> **Task brief**: Which lines in the data below contain the word "highest"? Return each of those lines in full.
======== Exercise input ========
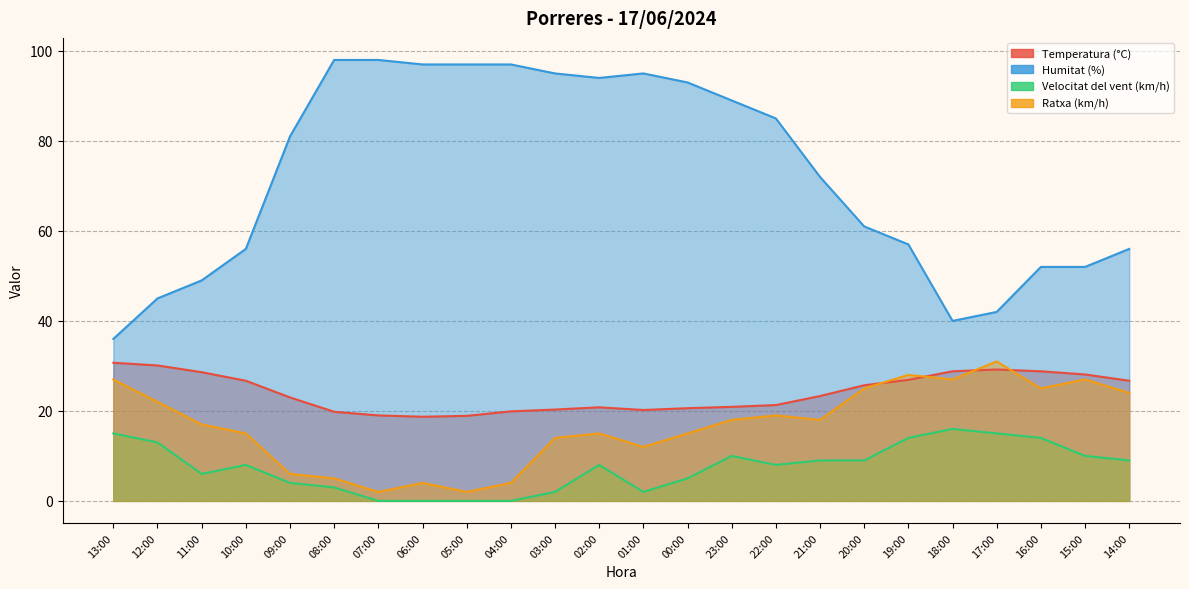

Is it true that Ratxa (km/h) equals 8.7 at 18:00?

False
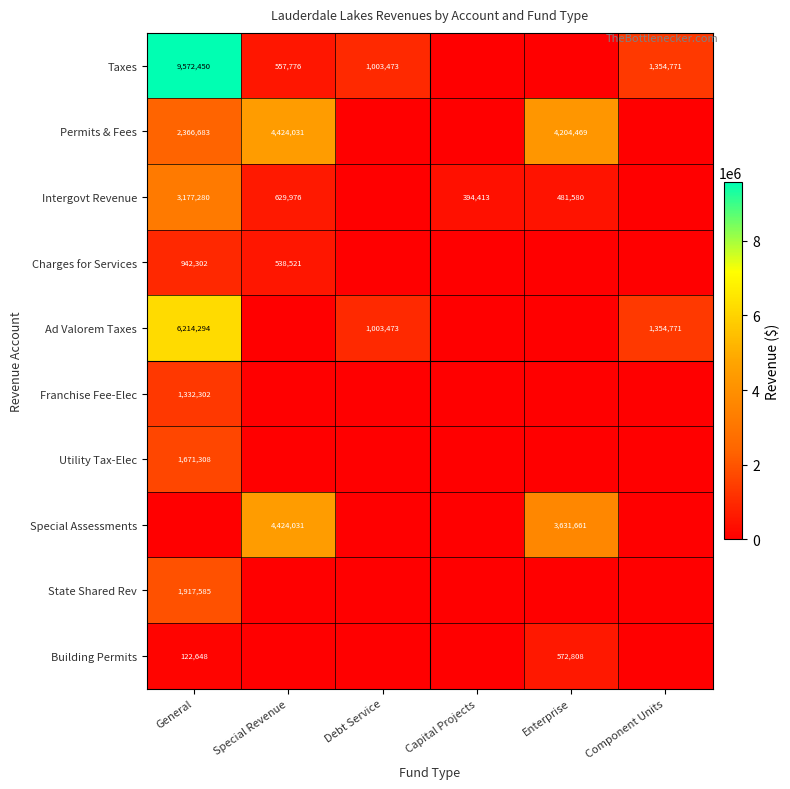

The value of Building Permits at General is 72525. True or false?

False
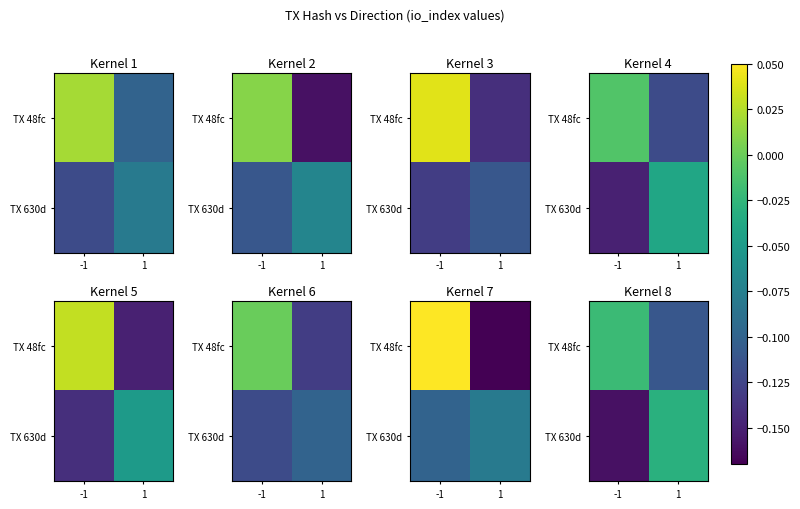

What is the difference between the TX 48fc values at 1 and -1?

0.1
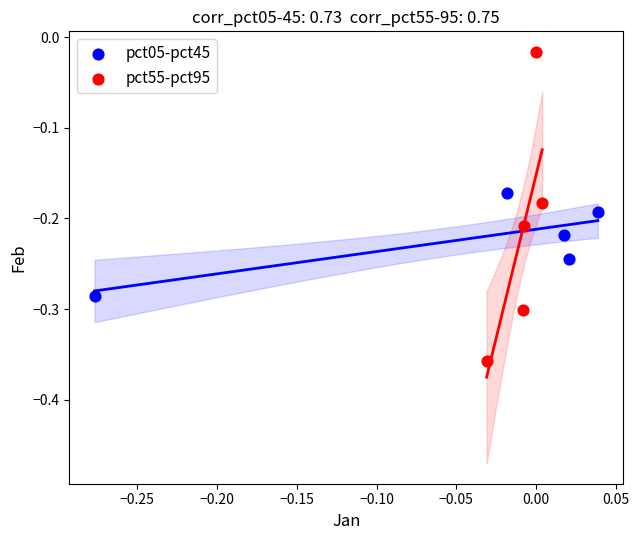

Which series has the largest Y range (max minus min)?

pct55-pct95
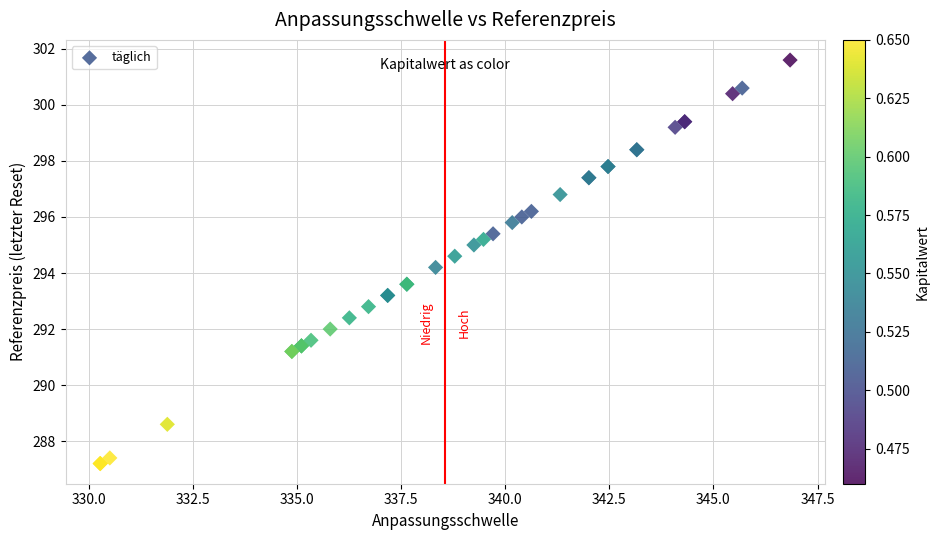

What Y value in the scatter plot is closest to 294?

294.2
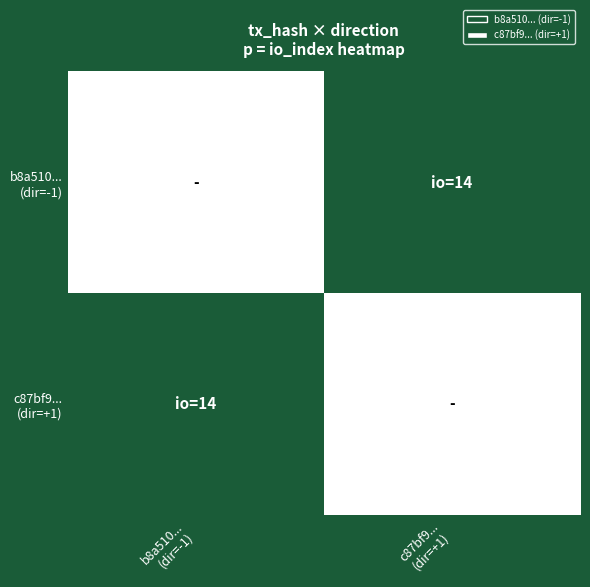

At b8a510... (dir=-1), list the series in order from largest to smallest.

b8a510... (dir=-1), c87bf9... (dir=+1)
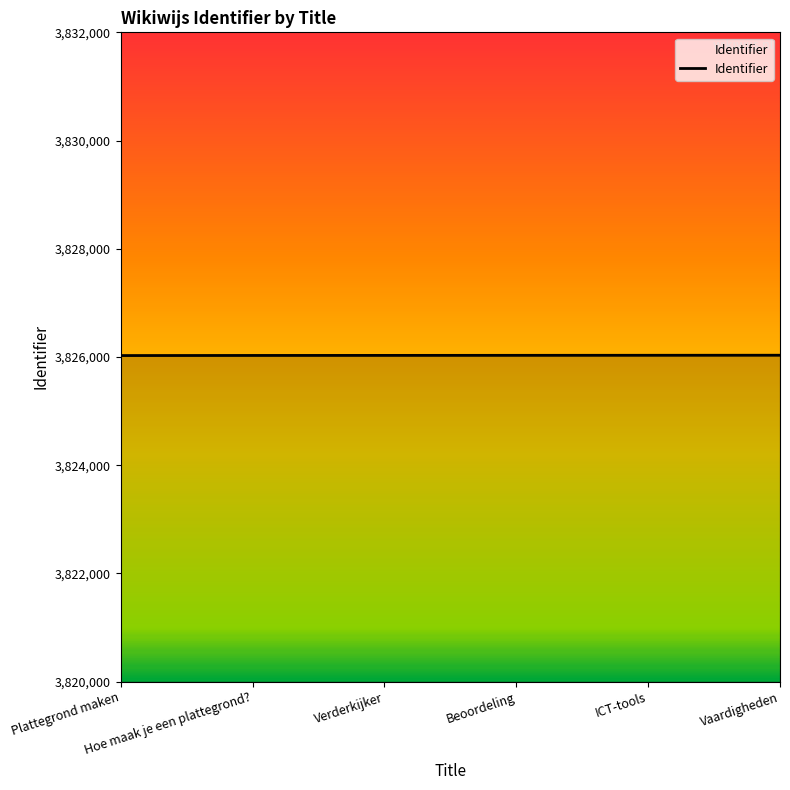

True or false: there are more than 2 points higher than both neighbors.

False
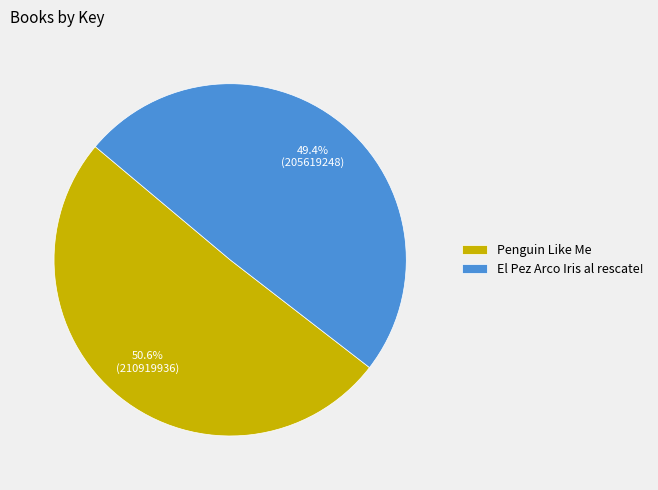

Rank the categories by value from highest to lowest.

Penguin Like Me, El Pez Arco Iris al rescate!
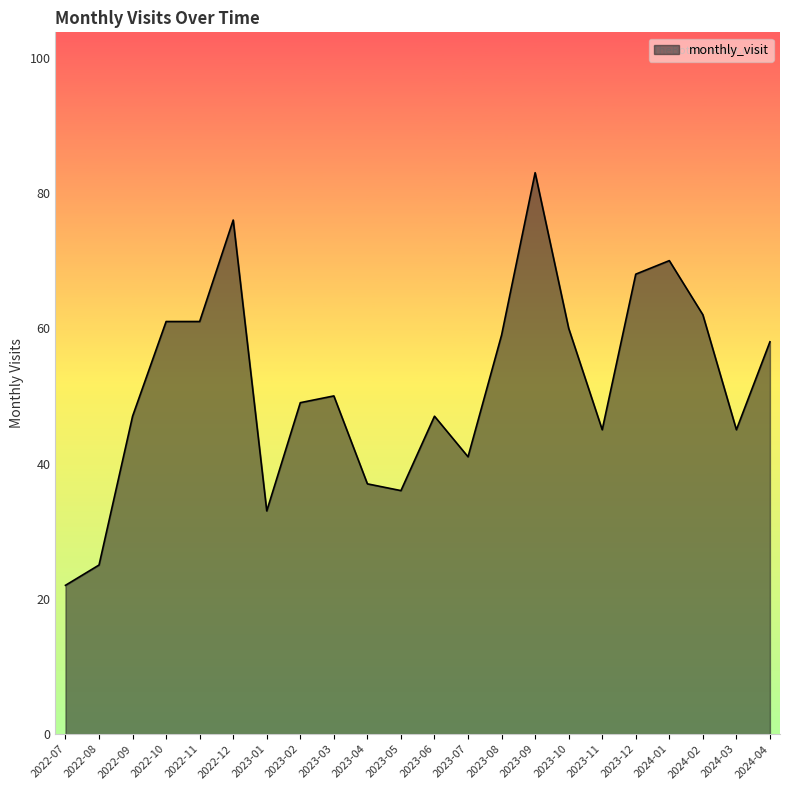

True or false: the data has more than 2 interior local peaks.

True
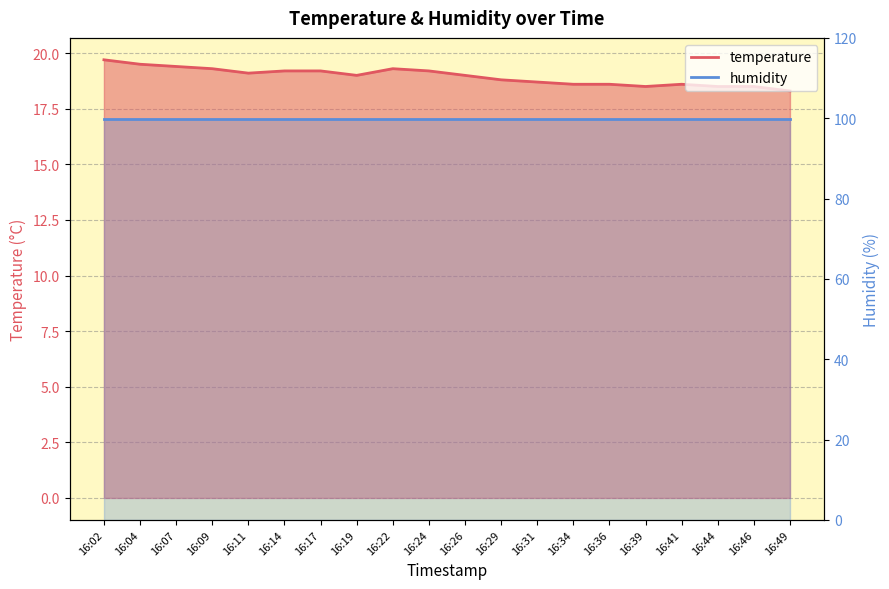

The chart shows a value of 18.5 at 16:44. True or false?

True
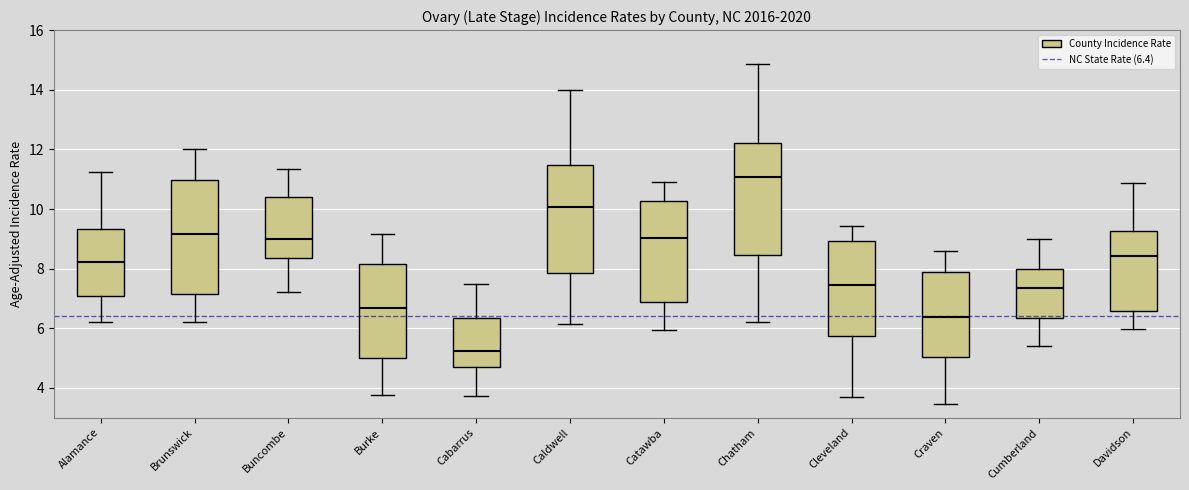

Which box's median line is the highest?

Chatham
========
> **Finished exercise**:
Rank the categories by value from highest to lowest.
Which box's median line is the highest?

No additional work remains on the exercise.